Inábil pra dialogar na peteca, quando se trata de conversa no universo online – outro dia consegui e hoje não há meios –, mudo meu caminho. Ou, honestamente, desisto desse aprendizado e assumo esta minha vontade de me fazer de cronista nas abrangentes páginas da Meer, carteando pra você. Sua bela crônica "Amar um lugar: sobre o forte apego que podemos sentir por um espaço", hoje, atinge dimensões universais por ser, paradoxalmente, tempo marcado e vida ao rés do chão, na lúcida compreensão de Antônio Candido.

Serve pra todos, pra mim. Leio você, acompanho as acertadas frases de Bachelard, e me abraço. Eu nada habito. Moro em mim, há 50 anos, nesta casa cujas árvores plasmaram cinzas de tantas vidas. Nós semeamos essas árvores, meu companheiro e eu. Faz um ano, vieram-lhes as cinzas dele, homem; ao longo do calendário, as cinzas dos nossos gatos e cães companheiros. São árvores e assim serei eu: jatobá, o chapéu de sol que veio da praia, jaqueira, o abacateiro frágil que se apruma. Dão morada a periquitos, rolinhas fogo-apagou, sabiás, pardais, bem-te-vis, maritacas que arremedam latidos, riquíssima zoofonia atravessando as horas. Quando se chega a São Paulo, fica fácil de ver, do voo, o nosso jatobá, verde generoso. Árvores, pulvis que vibram verde vivo. Eu me abraço e, de repente, incorporo o medo dos muros que me cercam, muralhas hoje disseminadas. O medo que os imobiliza em alarmes incontroláveis, noites afora. Sei disso faz tempo.

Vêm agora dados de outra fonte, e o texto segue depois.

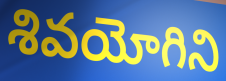
శివయోగిని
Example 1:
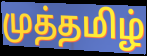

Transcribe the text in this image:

முத்தமிழ்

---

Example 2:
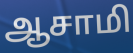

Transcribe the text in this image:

ஆசாமி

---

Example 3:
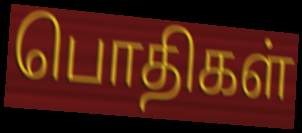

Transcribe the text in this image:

பொதிகள்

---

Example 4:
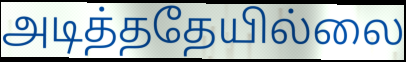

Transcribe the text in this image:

அடித்ததேயில்லை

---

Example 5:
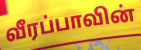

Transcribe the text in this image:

வீரப்பாவின்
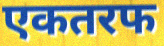
एकतरफ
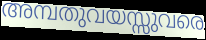
അമ്പതുവയസ്സുവരെ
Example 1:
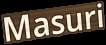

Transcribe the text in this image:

Masuri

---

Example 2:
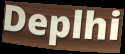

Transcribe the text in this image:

Deplhi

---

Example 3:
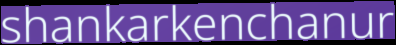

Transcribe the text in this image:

shankarkenchanur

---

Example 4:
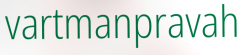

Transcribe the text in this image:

vartmanpravah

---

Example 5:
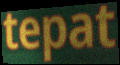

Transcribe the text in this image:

tepat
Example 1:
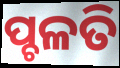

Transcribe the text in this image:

ପ୍ଚଳତି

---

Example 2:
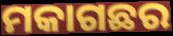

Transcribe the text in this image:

ମକାଗଛର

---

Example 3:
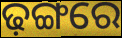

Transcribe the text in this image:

ଢ଼ଙ୍ଗରେ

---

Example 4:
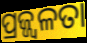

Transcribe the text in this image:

ପ୍ରଜ୍ଜ୍ୱଳତା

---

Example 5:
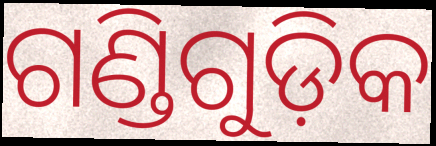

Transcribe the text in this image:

ଗଣ୍ଡିଗୁଡ଼ିକ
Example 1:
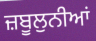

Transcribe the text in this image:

ਜ਼ਬੂਲੁਨੀਆਂ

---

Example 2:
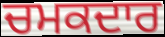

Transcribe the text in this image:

ਚਮਕਦਾਰ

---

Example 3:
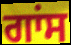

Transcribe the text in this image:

ਗਾਂਸ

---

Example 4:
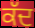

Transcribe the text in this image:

ਕੱਦ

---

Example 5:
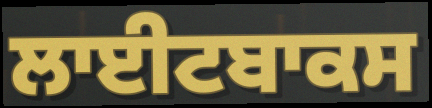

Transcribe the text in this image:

ਲਾਈਟਬਾਕਸ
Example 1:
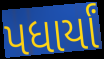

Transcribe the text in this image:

પધાર્યાં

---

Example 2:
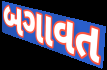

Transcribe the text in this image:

બગાવત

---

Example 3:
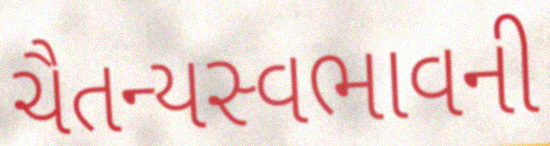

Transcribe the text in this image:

ચૈતન્યસ્વભાવની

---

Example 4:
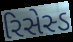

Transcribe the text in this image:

રિસેસ્ડ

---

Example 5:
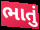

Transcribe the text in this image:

ભાતું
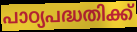
പാഠ്യപദ്ധതിക്ക്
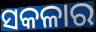
ସକଳାର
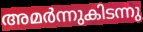
അമർന്നുകിടന്നു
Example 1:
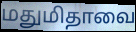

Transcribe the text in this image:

மதுமிதாவை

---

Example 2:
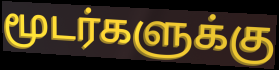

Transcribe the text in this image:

மூடர்களுக்கு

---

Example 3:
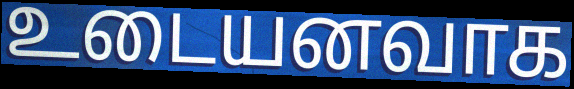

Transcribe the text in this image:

உடையனவாக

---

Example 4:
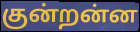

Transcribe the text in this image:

குன்றன்ன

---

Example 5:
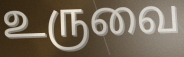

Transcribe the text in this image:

உருவை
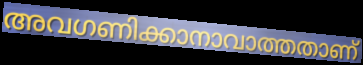
അവഗണിക്കാനാവാത്തതാണ്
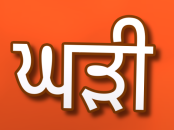
ਘਡ਼ੀ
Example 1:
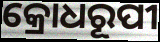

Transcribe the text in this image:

କ୍ରୋଧରୂପୀ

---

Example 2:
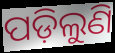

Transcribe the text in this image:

ପଡ଼ିଲୁଣି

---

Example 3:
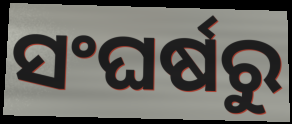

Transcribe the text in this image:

ସଂଘର୍ଷରୁ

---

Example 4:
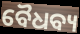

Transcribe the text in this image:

ବୈଧବ୍ୟ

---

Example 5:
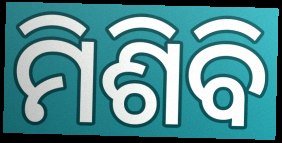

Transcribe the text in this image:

Outro dia, lendo você a propósito ou despropósito do muro dos vizinhos de seus pais e sem poder me conectar ao UOL pra lhe dizer alguma coisa, escrevi este poeminha vagabundo, brincando com Hölderlin/ Bandeira:

"os muros avultam
mudos e frios"
ocultam medrosos sombrios
sem brio

a luz do viver.

e os muros no cenho
pra que esse empenho?
tão triste esse prumo
tão seco sem sumo
avesso do enleio
calados tão feios
é ver pra crer.

Ciente de que com muro não se brinca, é como a máquina e Macunaíma não me deixa mentir, eu lhe agradeço, cronista. Sua entusiasmada leitora,

Telê

Agradeço à professora Telê, docente e pesquisadora que tanto tem a ensinar, a participação na revista Meer, como cronista, mas também como poeta, no diálogo tão bonito com Julián Fuks.